Like most women, I have faced a number of existential crises surrounding pants.
I feel like things must have been so much simpler back when women stuck strictly to dresses. Dresses are a woman’s secret weapon—if you buy the right one, you look fancy as fuck, but you feel like you’re wearing pajamas. “This old thing?” you say, coquettishly swishing the flared skirt of your beautiful cotton dress. “I am literally as comfortable as if I were wearing my old Plucky Duck Tiny Toons t-shirt from sixth grade that I still sleep in sometimes, but thanks! Also, don’t judge me for owning and wearing a Plucky Duck t-shirt.”
But dresses require shaved legs, and sometimes that just seems like an insurmountable task. And on those days, I must turn to my old nemesis: pants.

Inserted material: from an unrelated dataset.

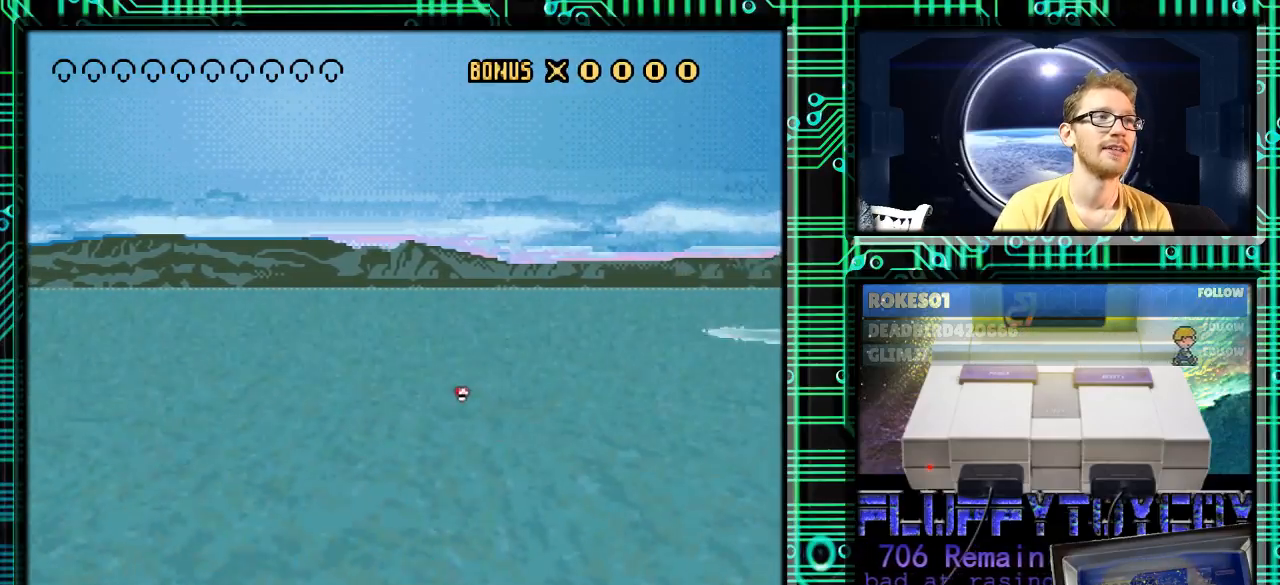
{"buttons": ["Y"], "events": [[467, "DPAD_RIGHT", "up"]]}
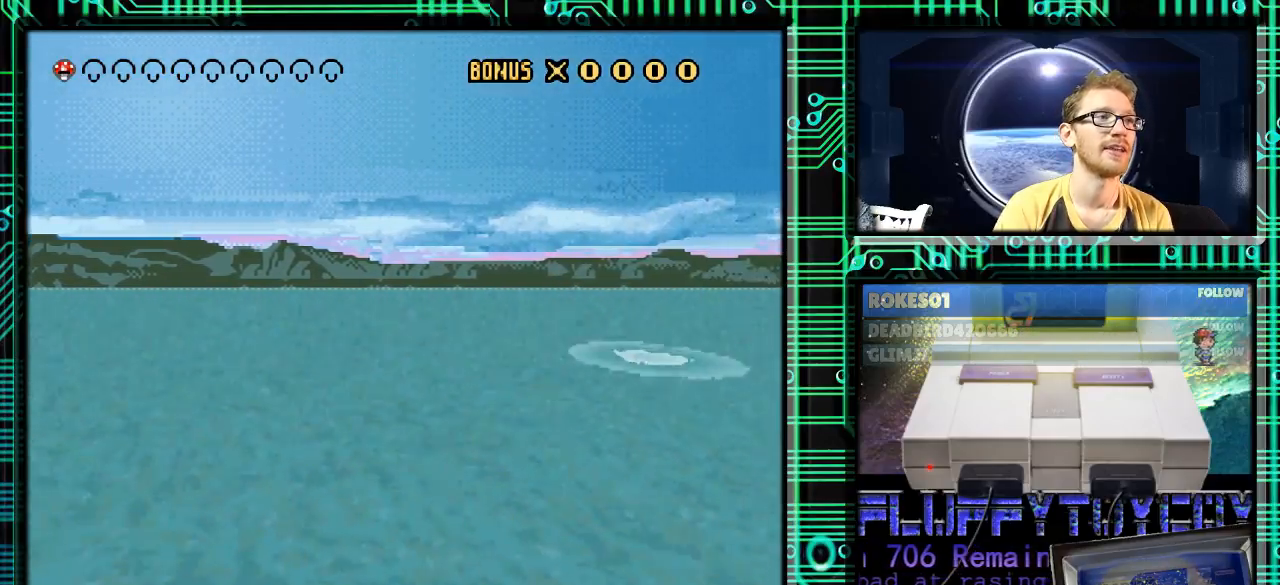
{"buttons": ["Y", "DPAD_RIGHT"], "events": [[167, "DPAD_LEFT", "down"], [267, "DPAD_LEFT", "up"], [367, "DPAD_RIGHT", "down"]]}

More specifically, jeans. Jeans are just such dicks about everything. One day, they’re loose and elephantine, making your butt look saggy and partially detached. The next day, those exact same jeans might inexplicably attempt to sever you in half. Jeans have no idea what they’re doing, and they are terrible at keeping you fully corralled in place. You might adjust a muffin top only to find several minutes later that three inches of your crack are exposed.
I much prefer leggings, with their forgiving elastic waistbands and butt-lifting technology, but I’m fairly positive that Obama made an amendment to the constitution banning women over the age of 35 from wearing leggings as pants, so I mostly limit my legging time to around the house or to the grocery store, where I already feel judged about the contents of my cart, so why not just go all-in?
I can’t wear leggings to work, but my jeans have gone feral and are attempting to constrict me to death so they can slowly digest me. I know there’s no shame in buying a bigger pants size (although this doesn’t really comfort me when I’m simultaneously crying and jamming cookies into my mouth three at a time), so I head to Old Navy, determined to find a pair of jeans that doesn’t want to murder me. And suddenly, I have found them:
The respectability of jeans, with the comfort of leggings. I put them on in the dressing room and it’s like wearing your favorite pair of lounge pants, except when you look down, you’re wearing jeans and not pink polyester fabric covered in monkey faces. I feel like I could do the splits in these pants and not be restricted at all, which is amazing, because I can’t come anywhere close to doing the splits, but THAT’S HOW INSPIRING THESE JEGGINGS ARE.
They only had one pair in my size, so of course I bought it, and I’m wearing my jeggings right now. I didn’t even pretend to anyone at work today that they were real jeans—I spent a good chunk of the morning approaching women I barely even knew and forcing them to watch me pull the elastic waist of the jeggings away from my body, yelling THEY’RE JEGGINGS!
I think people were impressed.
Between the jeggings, leggings and dresses, I now essentially have the wardrobe of a five-year-old, but I am not ashamed. You might be laughing at my buttonless, zipperless existence, but with my elastic waistband, I’ll have more breathing room to laugh even harder as your jeans attempt to kill you.
Plus, I’ll be able to eat more cookies. So I think that’s a win.